Job ID: 2019-10265 Type: Full-Time # of Openings: 1 Category: Information Technology
Princeton University’s Plasma Physics Laboratory (PPPL) has an opening in the Information Technology Department for a High Performance Computing Team Lead. Reporting to the Chief Information Officer, the successful candidate will be responsible for maintaining, designing, planning, and implementation of PPPL’s research grade high performance computing environments and HPC support staff. This person will also be responsible for working closely with PPPL staff to assure their research computing requirements are being addressed and appropriately prioritized. The ideal candidate must have strong written and verbal communications skills.
Provides leadership for the planning and implementation of high performance computing systems. Cultivate a high level of collaboration by regularly meeting with other team leads and working groups.
Troubleshoots and resolves complex software, operating system, and network problems and determines whether the problem is system-related, hardware, software or the end–user. Relies upon extensive knowledge of server and desktop systems, vendor supplied diagnostic tools and web based information to determine the reason for the malfunction and the appropriate solution to resolve the problem. Must be able to make independent decisions to best resolve the problems.
Develops, tests, implements, installs and maintains the operating system and the related software for proper server system operation. Configures servers using extensive knowledge of various computers, installs drivers, hardware components and various operating systems. Including monitoring server system backups and when necessary, performs data recovery.
Assists in the troubleshooting of escalated end-user system issues to help maintain consistent lab-wide computing.

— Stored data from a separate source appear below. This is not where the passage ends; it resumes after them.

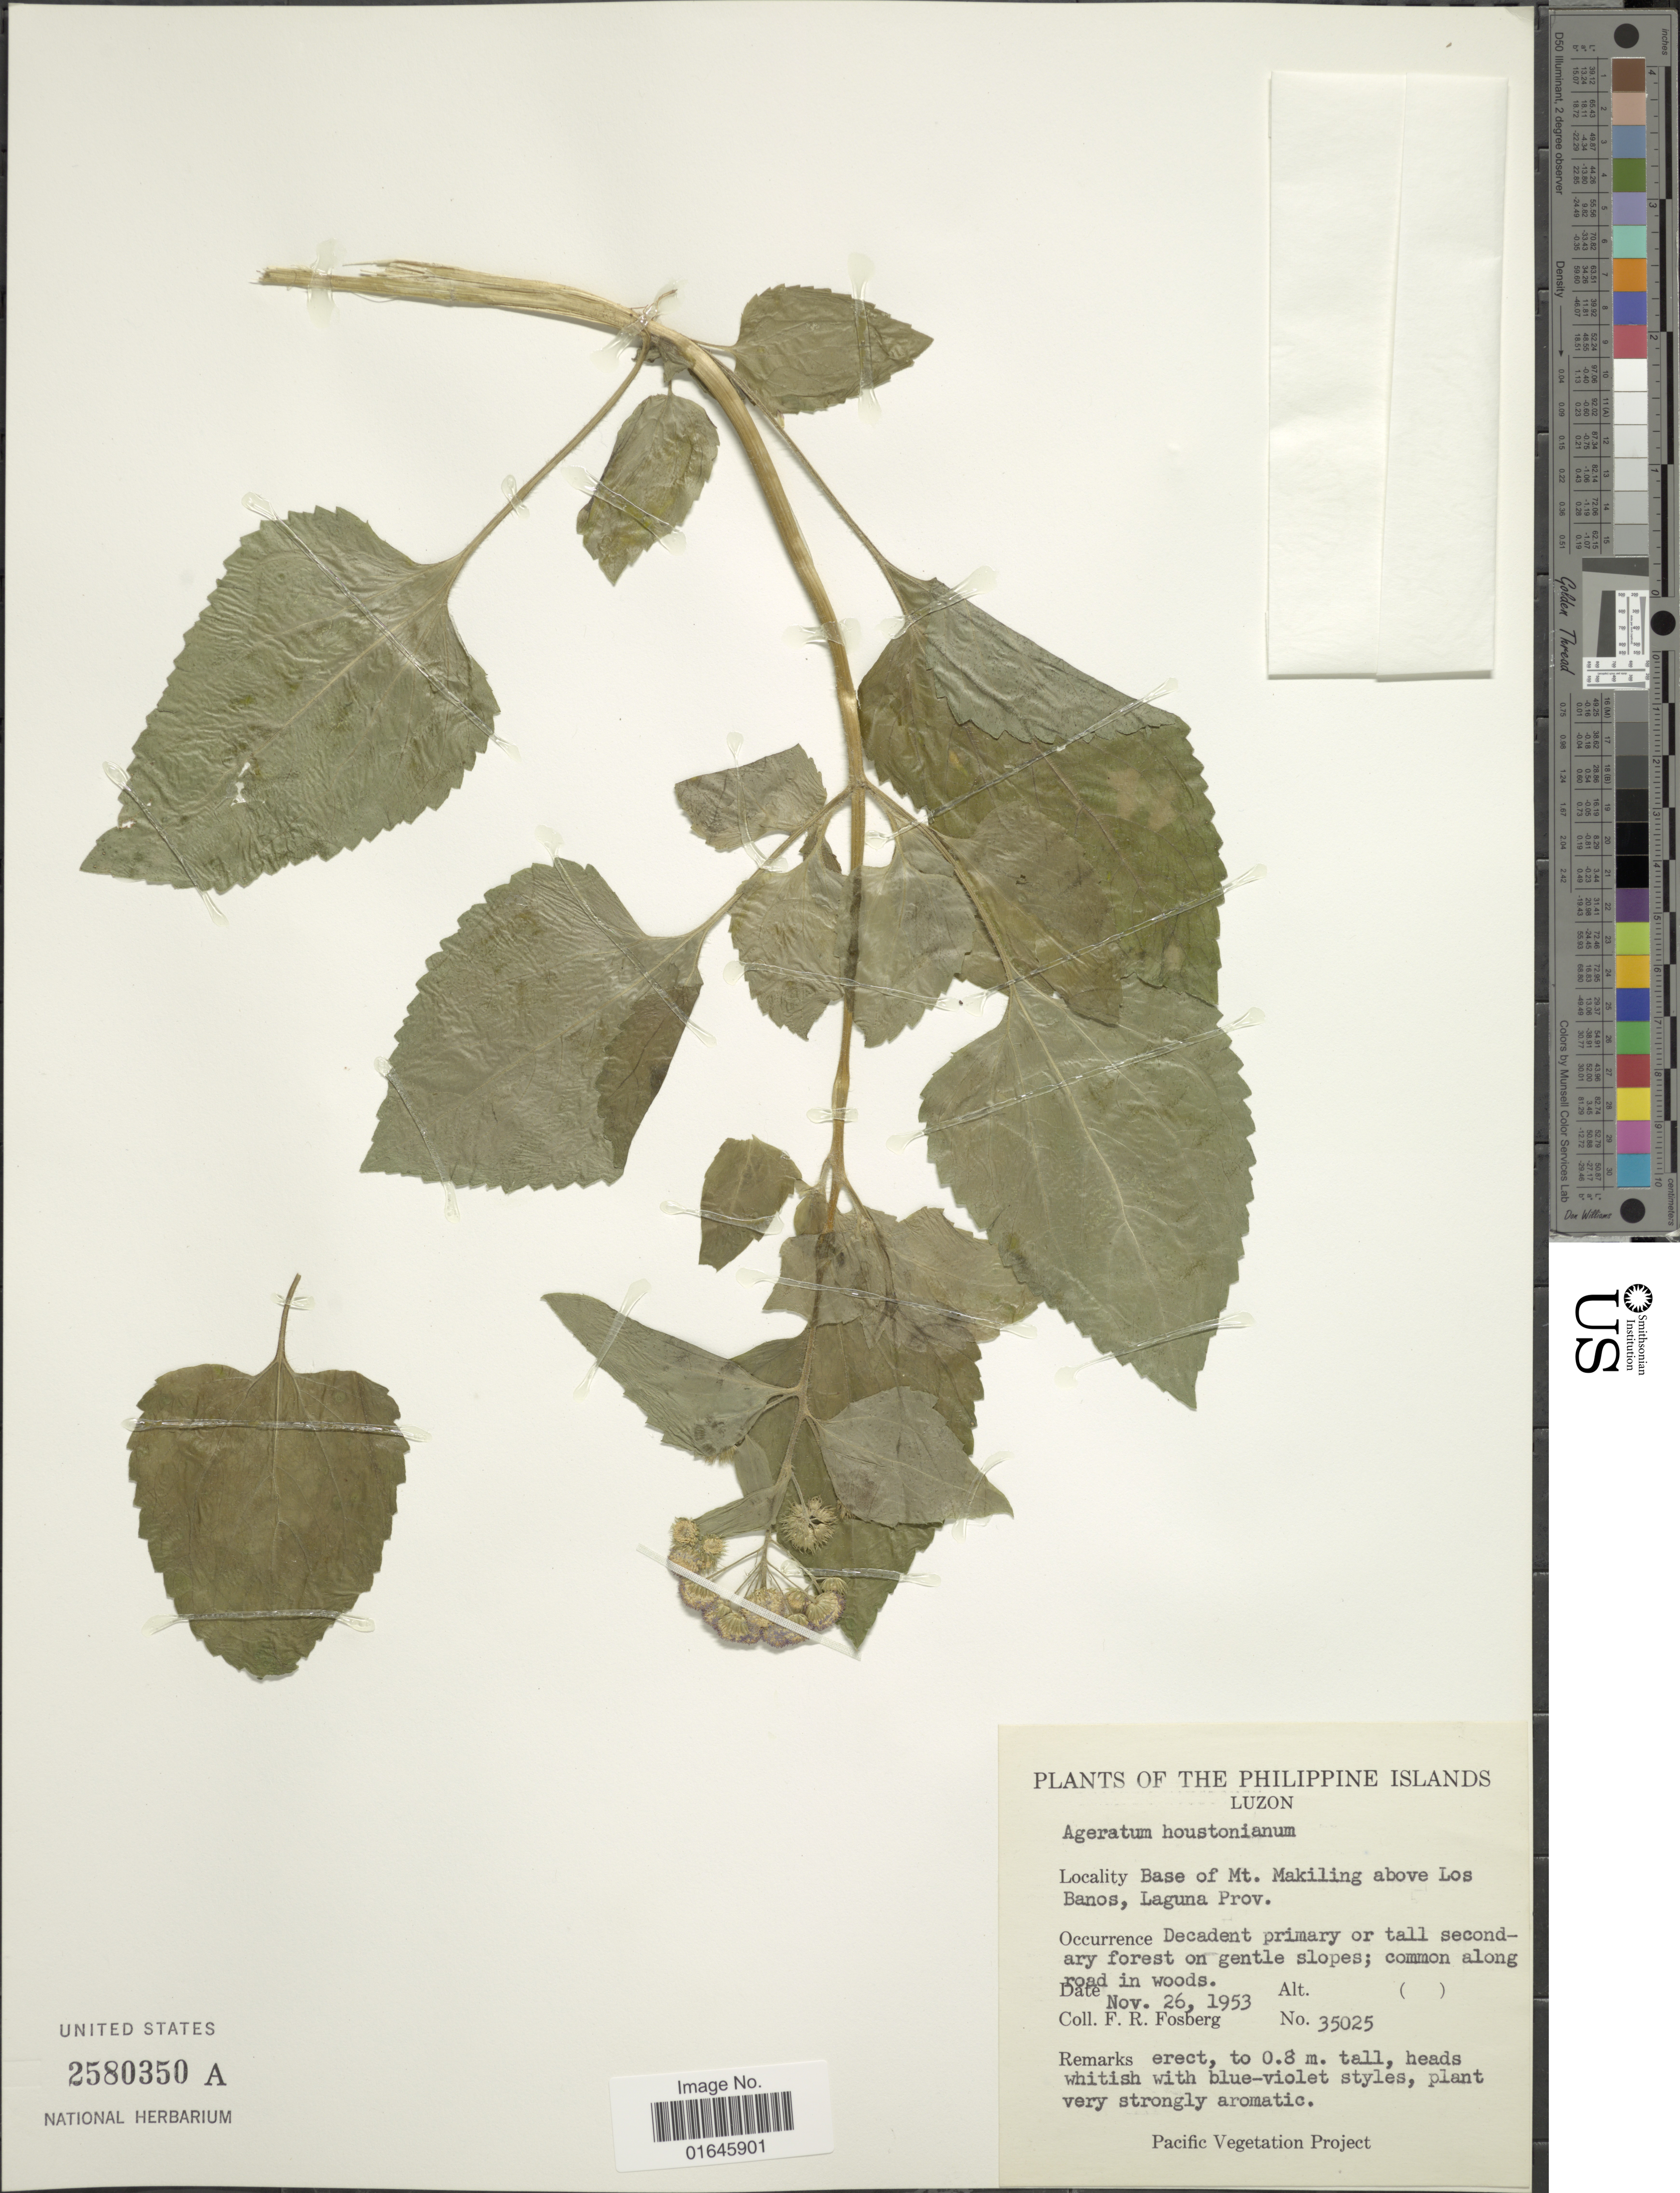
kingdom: Plantae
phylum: Tracheophyta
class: Magnoliopsida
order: Asterales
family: Asteraceae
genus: Ageratum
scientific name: Ageratum houstonianum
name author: Mill.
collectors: F. R. Fosberg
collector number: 35025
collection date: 1953-11-26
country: Philippines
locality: Luzon, Base of Mt. Makiling above Los Banos, Laguna Prov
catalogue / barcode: US 2580350A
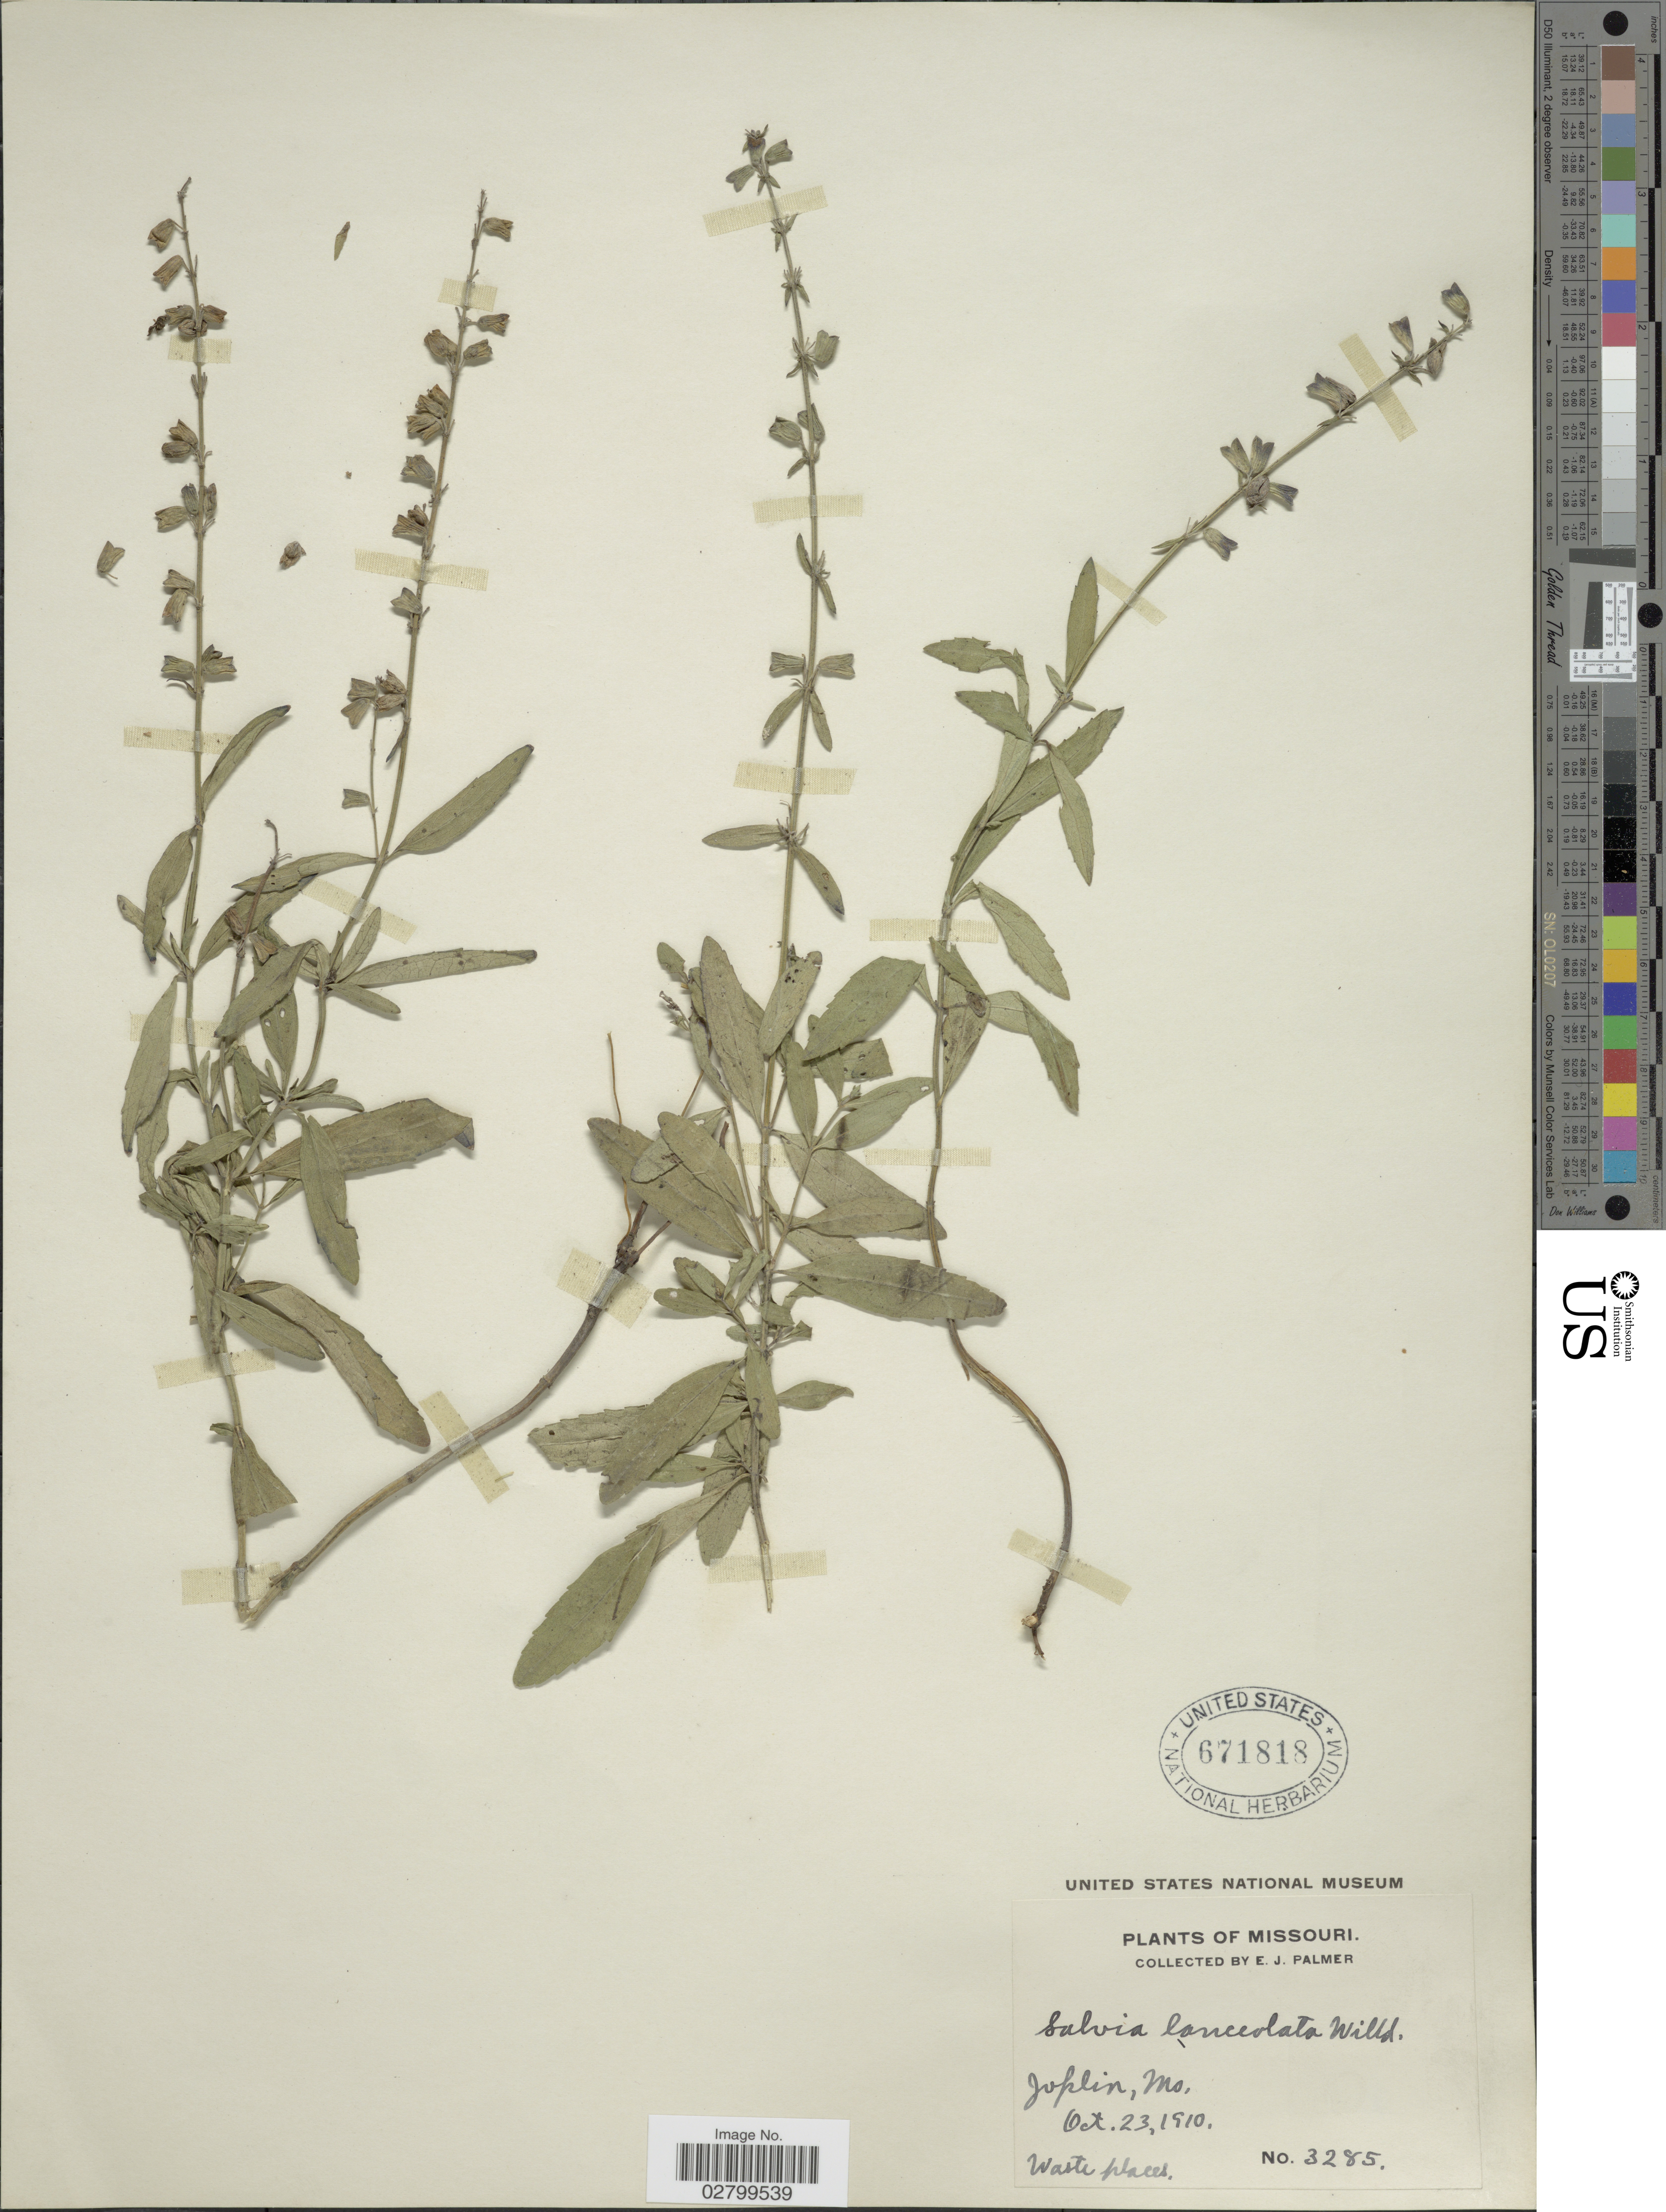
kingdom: Plantae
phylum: Tracheophyta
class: Magnoliopsida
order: Lamiales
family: Lamiaceae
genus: Salvia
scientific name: Salvia lanceolata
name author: Brouss.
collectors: E. J. Palmer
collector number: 3285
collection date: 1910-10-23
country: United States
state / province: Missouri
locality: Joplin.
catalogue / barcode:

Troubleshoot and maintain cyber-security issues pertaining to internal and external firewall and system configurations and settings to meet government cyber-security requirements and also provide consistent and secure networking lab-wide. Backup to the Laboratory’s Cyber Security Officer, participating in the incident response process and assessment of cyber security requirements and controls, log reviews and forensics and vulnerability scanning and remediation.
Documents server system problems related to hardware, software and setup of prescribed formats, resolving them independently or referring them to the immediate supervisor as needed.
Provide recommendations for non-desktop hardware based on detailed project specifications and changing environment needs. Other duties as assigned.
Consults with users, vendors and other IT staff to design and specify research computing systems and storage needed
Installs, maintains and administers research computing systems and clusters
Analyzes and troubleshoots system level problems with software, data and job submissions
Enhance communication and productivity by regularly meeting with other team leads and in working groups
Create and maintain documentation for all systems to ensure greater collaboration and understanding of the environment
Assist in troubleshooting user related issues, such as code development and deployment
Provide training where necessary
Utilize monitoring and diagnostic tools for preventative maintenance of enterprise systems
Research and provide new technologies based on changing requirements
Design, deploy and maintain automated configuration management of Linux based systems
Bachelor of Science in Computer Science or related field
5+ Years experience in managing High Performance Computing environments
Experience managing technical staff
Knowledge of parallel filesystems (such as Lustre) and high speed interconnects (Infiniband, ethernet fabrics)
Strong knowledge of job scheduling technology, such as SLURM
Strong oral and written communication skills
Strong multitasking skills
Experience with configuration management systems, such as Puppet
Ability to work with and follow guidelines set forth in security benchmarks, such as CIS
Ability to architect technical solutions for specialized software and data
General knowledge of networking equipment and techniques
Princeton University is an Equal Opportunity/Affirmative Action Employer and all qualified applicants will receive consideration for employment without regard to age, race, color, religion, sex, sexual orientation, gender identity or expression, national origin, disability status, protected veteran status, or any other characteristic protected by law. EEO IS THE LAW
Internal Number: 111656970
About Princeton University
Princeton University is a vibrant community of scholarship and learning that stands in the nation's service and in the service of all nations. Chartered in 1746, Princeton is the fourth-oldest college in the United States. Princeton is an independent, coeducational, nondenominational institution that provides undergraduate and graduate instruction in the humanities, social sciences, natural sciences and engineering.As a world-renowned research university, Princeton seeks to achieve the highest levels of distinction in the discovery and transmission of knowledge and understanding. At the same time, Princeton is distinctive among research universities in its commitment to undergraduate teaching.Today, more than 1,100 faculty members instruct approximately 5,200 undergraduate students and 2,600 graduate students. The University's generous financial aid program ensures that talented students from all economic backgrounds can afford a Princeton education.